Le jeu n’hésite pas de gestes et d’actes qui suscitent l’incompréhension du public, qui pourtant varient entre le plus grand concret du texte afin de faire voir ou un symbolisme qui ne fait qu’ouvrir des champs de possibles. Plus ou moins expressives, elles participent d’un théâtre pauvre où le corps, l’imagination et des objets ordinaires suffisent afin d’entendre.
Dommage que 3/4 de la salle ont quitté prématurément pour se donner à leurs platitudes et leurs besognes. Dommage pour eux. Dommage que des vieillards rigolent à la place d’écouter, répondent à la place d’écouter. Dommage qu’une jeune femme peut seulement dire dans l’entracte : « Et le pire, le PIRE, c’est qu’ils ont l’air d’être des EXCELLENTS acteurs ! » se plaignant qu’on n’entendrait rien, à la place d’écouter. Dommage pour ce monde… ce monde qui ne se donne plus la possibilité du temps de la joie. La lenteur qu’exige l’arrivée de la joie. Les larmes qu’exige l’arrivée de la joie. On n’en veut pas. On veut être diverti, rapidement, efficacement. À la manière d’un 5 à 7 béat, bête. Cinq heures de langue étranger, en français, mais étranger tout de même, dans une lenteur où l’on prend le temps pour dire… réellement dire… les choses, où l’on prend le temps pour les larmes sans lesquels aucune joie ne saurait être, est évidemment trop demander.

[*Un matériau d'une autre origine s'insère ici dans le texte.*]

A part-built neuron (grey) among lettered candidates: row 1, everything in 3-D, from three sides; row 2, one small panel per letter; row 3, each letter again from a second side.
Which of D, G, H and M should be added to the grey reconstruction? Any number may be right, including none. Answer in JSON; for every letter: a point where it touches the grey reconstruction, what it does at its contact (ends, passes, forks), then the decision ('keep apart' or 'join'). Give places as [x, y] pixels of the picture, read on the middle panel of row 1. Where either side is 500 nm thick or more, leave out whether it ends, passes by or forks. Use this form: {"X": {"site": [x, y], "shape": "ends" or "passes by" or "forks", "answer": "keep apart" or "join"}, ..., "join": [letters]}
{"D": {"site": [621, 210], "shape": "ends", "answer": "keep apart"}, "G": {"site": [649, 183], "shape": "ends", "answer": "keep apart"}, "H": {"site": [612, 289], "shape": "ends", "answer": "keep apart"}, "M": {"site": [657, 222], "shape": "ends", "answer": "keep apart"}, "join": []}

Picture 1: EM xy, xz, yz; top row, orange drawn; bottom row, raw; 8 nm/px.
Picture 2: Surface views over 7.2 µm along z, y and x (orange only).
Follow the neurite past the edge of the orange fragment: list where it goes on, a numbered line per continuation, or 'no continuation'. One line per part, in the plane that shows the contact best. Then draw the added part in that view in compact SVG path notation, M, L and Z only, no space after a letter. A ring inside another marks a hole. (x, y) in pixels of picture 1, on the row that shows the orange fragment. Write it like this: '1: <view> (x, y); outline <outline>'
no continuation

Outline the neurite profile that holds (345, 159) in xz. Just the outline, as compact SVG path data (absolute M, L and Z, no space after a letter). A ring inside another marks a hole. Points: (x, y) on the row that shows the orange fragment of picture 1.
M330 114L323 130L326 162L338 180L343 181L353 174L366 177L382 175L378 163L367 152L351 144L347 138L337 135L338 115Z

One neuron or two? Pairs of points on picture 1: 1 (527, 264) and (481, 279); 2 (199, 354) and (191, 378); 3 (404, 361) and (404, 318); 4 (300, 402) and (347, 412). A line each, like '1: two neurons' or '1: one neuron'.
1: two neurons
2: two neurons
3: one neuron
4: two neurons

On affiche fièrement sa bêtise, on manifeste fièrement son désaccord. Et on ne se rend pas compte quelle violence on exerce sur cette fragilité qui se déploie devant nous. « Vous avez perdu toute foie dans la grandeur […] vous devez donc disparaître. » On sentait le combat qu’il fallait mener pour pouvoir dire ce grand poème. « C’est une plaisanterie, non. Mais ça peut quand même pas durer. » entends-je derrière moi. Ils partiront à l’entracte, la salle ne se remplira plus devant les yeux des comédiens, mais la minorité qui restera, pourra écouter.
Je chancelle, en somnolence, à travers les rues nocturnes d’Avignon, où les gens se donnent à un plaisir que je ne comprends plus. « Pourrais-je vous demander du feu ? » me ramène un poids de plus vers ce monde auquel je ne veux plus appartenir. J’ai cru toucher pendant quelques instants cette joie d’Olympe, rempli des larmes qui portent la joie. Ma colère envers la salle s’est estompée. Je ne peux que dire : dommage que ce monde ne peut pas entendre ce texte… Dommage. L’Allemagne mène 5 – 0 contre le Brésil. Que cela peut me faire ?
Enfin, merci.
Je tremble encore de cette paix joyeuse.